Elektrik gitarda tremolo kolu, bend kullanarak da bir takım batı sazlarında olmadığı düşünülen sesleri kullanabiliyorsun. Diğer taraftan tüm makamların donanımları batı sazlarına aykırı değil. Bir mesele de farzı misal hüseyni makamından eserlerin 1 koma bemol si sesinin 1 komadan bir şey olmaz denerek tampere sistemdeki si olarak çalınması gibi durumlar var. Piyasada duyduğumuz çoğu uzun ince bir yoldayım versiyonu, eserin tampere sisteme uyarlanmış hali mesela, hüseyni hissiyatı, çeşnisi kaybolmuş durumda.
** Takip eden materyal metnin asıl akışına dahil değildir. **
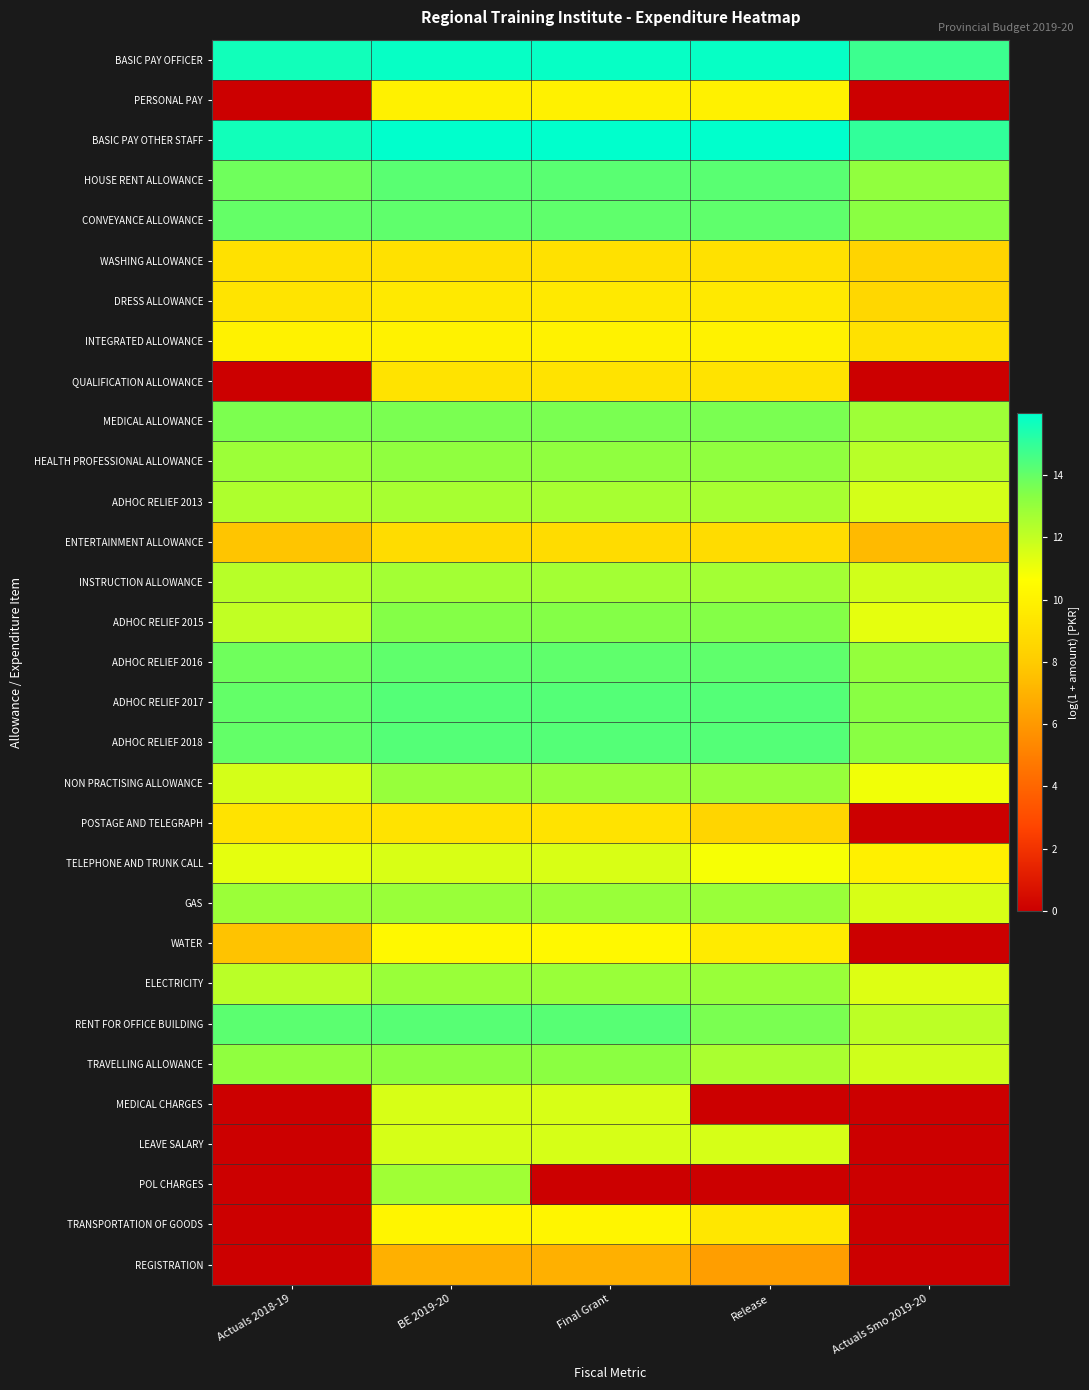

List the series in order of their peak value, highest first.

BASIC PAY OTHER STAFF, BASIC PAY OFFICER, ADHOC RELIEF 2017, ADHOC RELIEF 2018, RENT FOR OFFICE BUILDING, HOUSE RENT ALLOWANCE, ADHOC RELIEF 2016, CONVEYANCE ALLOWANCE, MEDICAL ALLOWANCE, ADHOC RELIEF 2015, TRAVELLING ALLOWANCE, HEALTH PROFESSIONAL ALLOWANCE, NON PRACTISING ALLOWANCE, GAS, ELECTRICITY, POL CHARGES, INSTRUCTION ALLOWANCE, ADHOC RELIEF 2013, LEAVE SALARY, MEDICAL CHARGES, TELEPHONE AND TRUNK CALL, WATER, TRANSPORTATION OF GOODS, INTEGRATED ALLOWANCE, PERSONAL PAY, DRESS ALLOWANCE, QUALIFICATION ALLOWANCE, POSTAGE AND TELEGRAPH, WASHING ALLOWANCE, ENTERTAINMENT ALLOWANCE, REGISTRATION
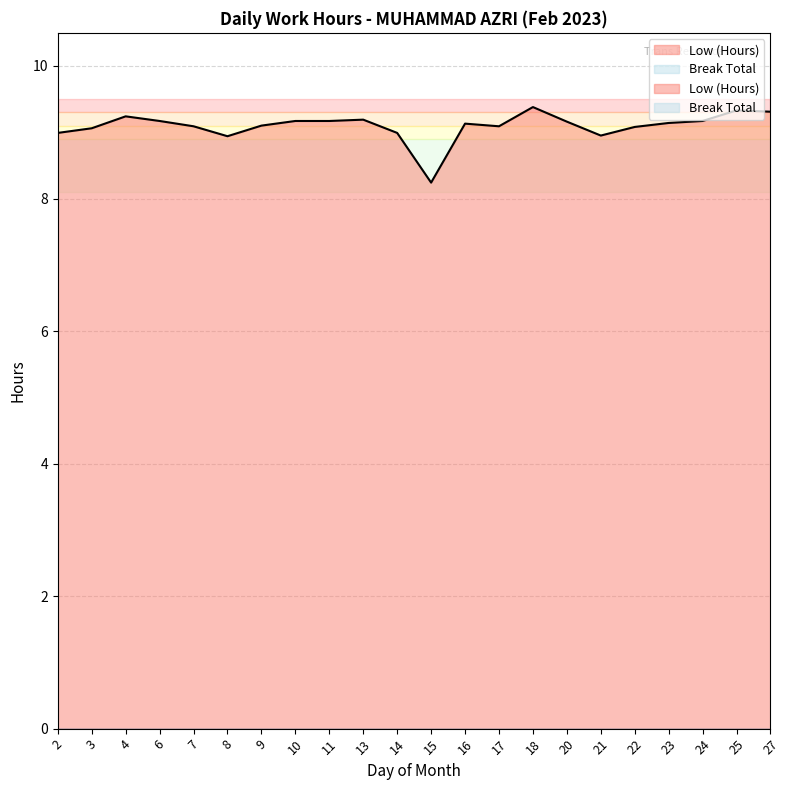

Is it true that the value at 25 is 9.3?

True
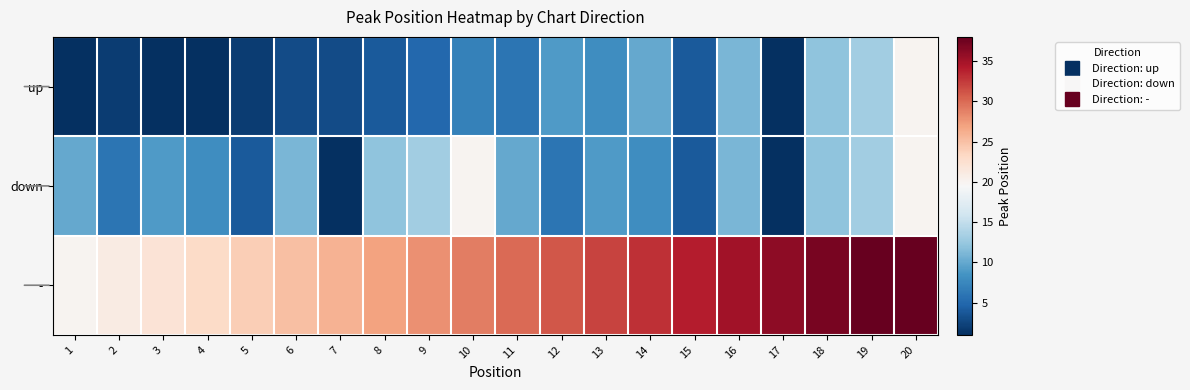

Reading left to right, transcribe all the data shown in this chart.

up: 1=1	2=2	3=1	4=1	5=2	6=3	7=3	8=4	9=5	10=7	11=6	12=9	13=8	14=10	15=4	16=11	17=1	18=12	19=13	20=20
down: 1=10	2=6	3=9	4=8	5=4	6=11	7=1	8=12	9=13	10=20	11=10	12=6	13=9	14=8	15=4	16=11	17=1	18=12	19=13	20=20
-: 1=20	2=21	3=22	4=23	5=24	6=25	7=26	8=27	9=28	10=29	11=30	12=31	13=32	14=33	15=34	16=35	17=36	18=37	19=38	20=38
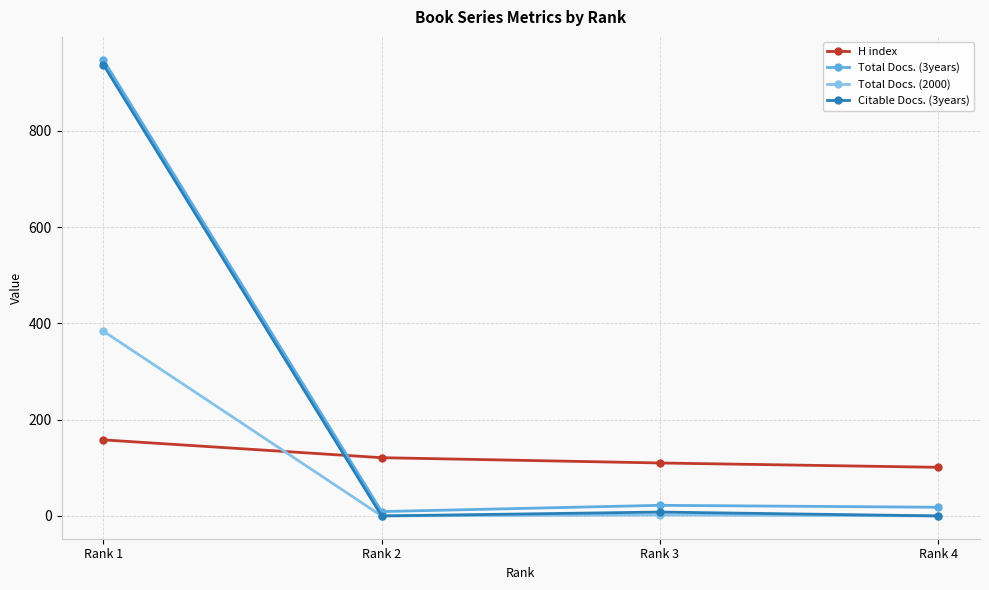

What are all the series names shown in the legend?

H index, Total Docs. (3years), Total Docs. (2000), Citable Docs. (3years)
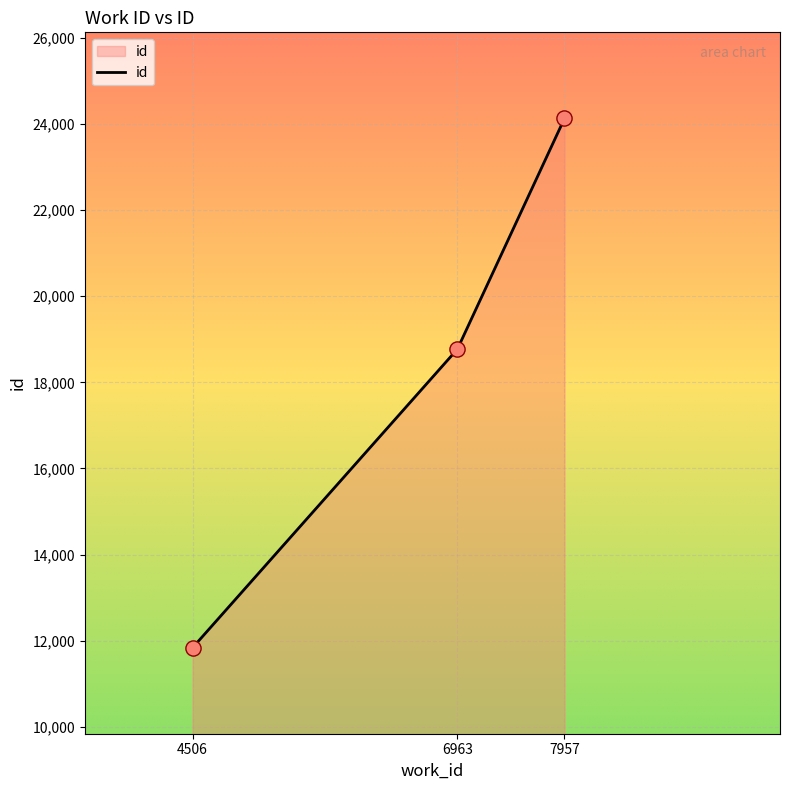

Approximately how many times larger is the value at 6963 compared to 4506?

1.6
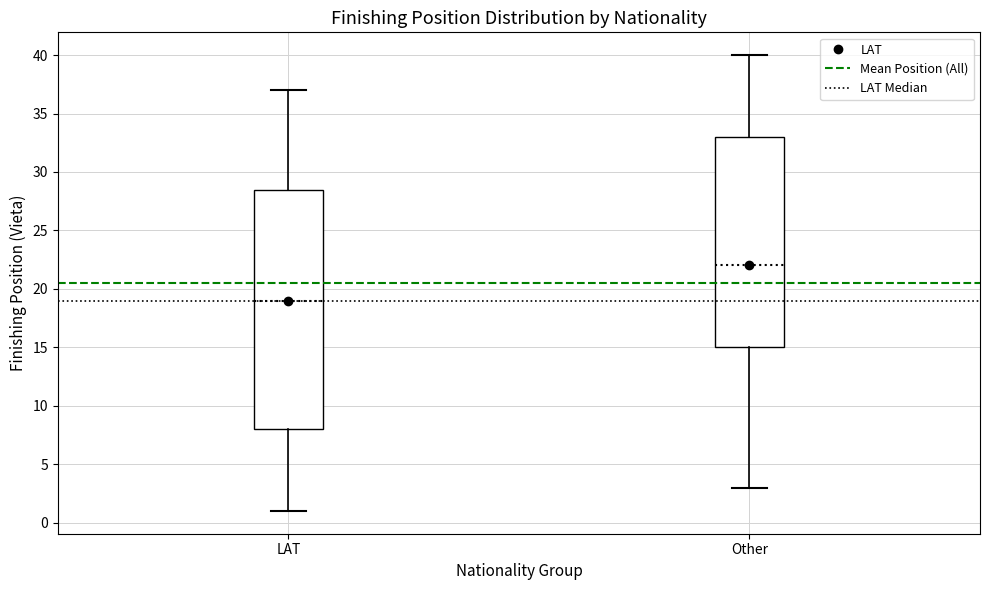

Reading left to right, read every box against the y-axis: the position of its median line, the range the box covers, and the ends of its whiskers. The values are not printed on the chart, so give them approximately, as read against the axis.

LAT: median 19.0, box 8.0 to 28.5, whiskers 1.0 to 37.0
Other: median 22.0, box 15.0 to 33.0, whiskers 3.0 to 40.0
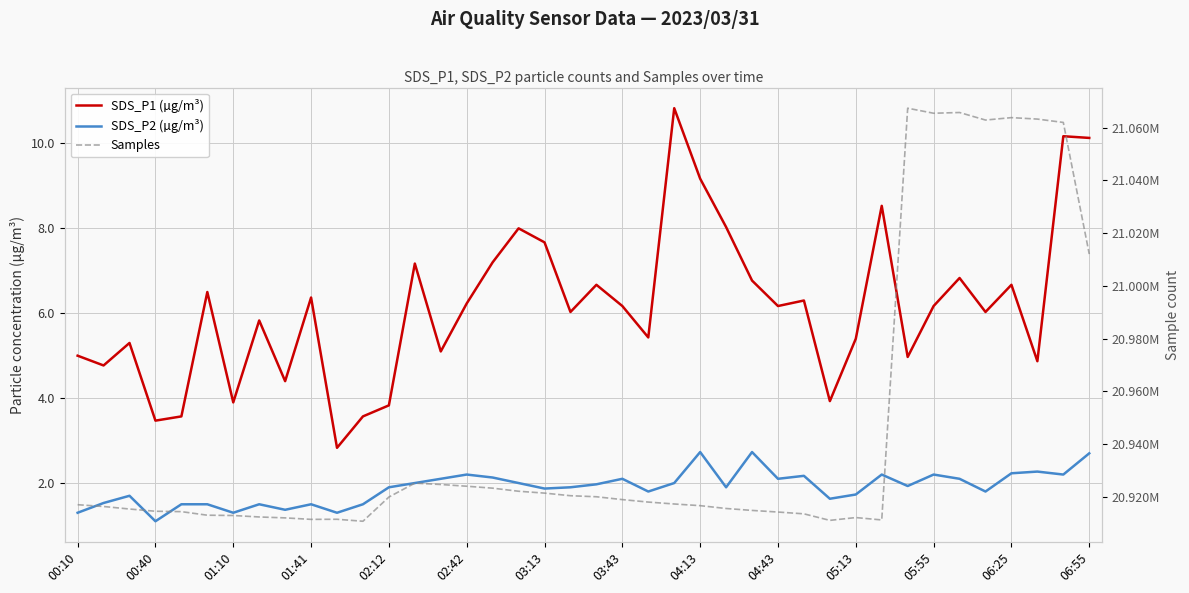

What is the value of the SDS_P2 (µg/m³) point at the 3rd from the left?

1.7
Söylemek istediğim bir şey daha var, aslen Türk Müziği tam olarak sistemleştirmenin mümkün olmadığı, bu sebeple meşk usulünce öğrenilebilen bir müzik. Hüzzzam makamında, çeşit çeşit mi var ve minin aldığı değere göre fa konumlanıyor ancak notada hepsi aynı mi şeklinde yazılıyor. Bunun bir sistemi yok. Hangi mi'yi hangi değerde çalacağının kesin, net bir açıklaması yok. Sezgiyle, birikimle, alışkanlıkla oturan ve içten gelen, düşünmeden karar verilen bir icrayla kıvamını buluyor. Yani sapın kısa olması vs işi biraz zorlaştırabilir fakat mesele senin iç duyumun (bkz:
tırnak kemençe). Mesele kafandaki sedalar çorbasında bulunan sesleri kafanın içinde ne kadar net duyabilidğin, sazına ne kadar hakim olabildiğin, o sesleri sazında ne derece ifade edebildiğin. Yani bir yerden sonra aha notada küçük mücennep var elimi şu kadarcık kaydırayım demiyorsun, kafanda duyabildiğin netlikte elinden, sazından çıkıyor o ses. Sazına ayırdığın vakit kadar müzikal külliyatı ne kadar akıttın kafanın içine, ne kadar biriktirdin, ne kadar iyi bir dinleyicisin, sonucu bunlar etkiliyor.
Daha söyleyecek şeylerim vardı ama yazarken unuttum. Aklıma gelirse, toparlarsam entryler halinde yazabilirim belki. Bu anlattıklarım için de kaynak gösteremeyeceğim şu anda kusura bakma. İstersen salla salla vur duvara.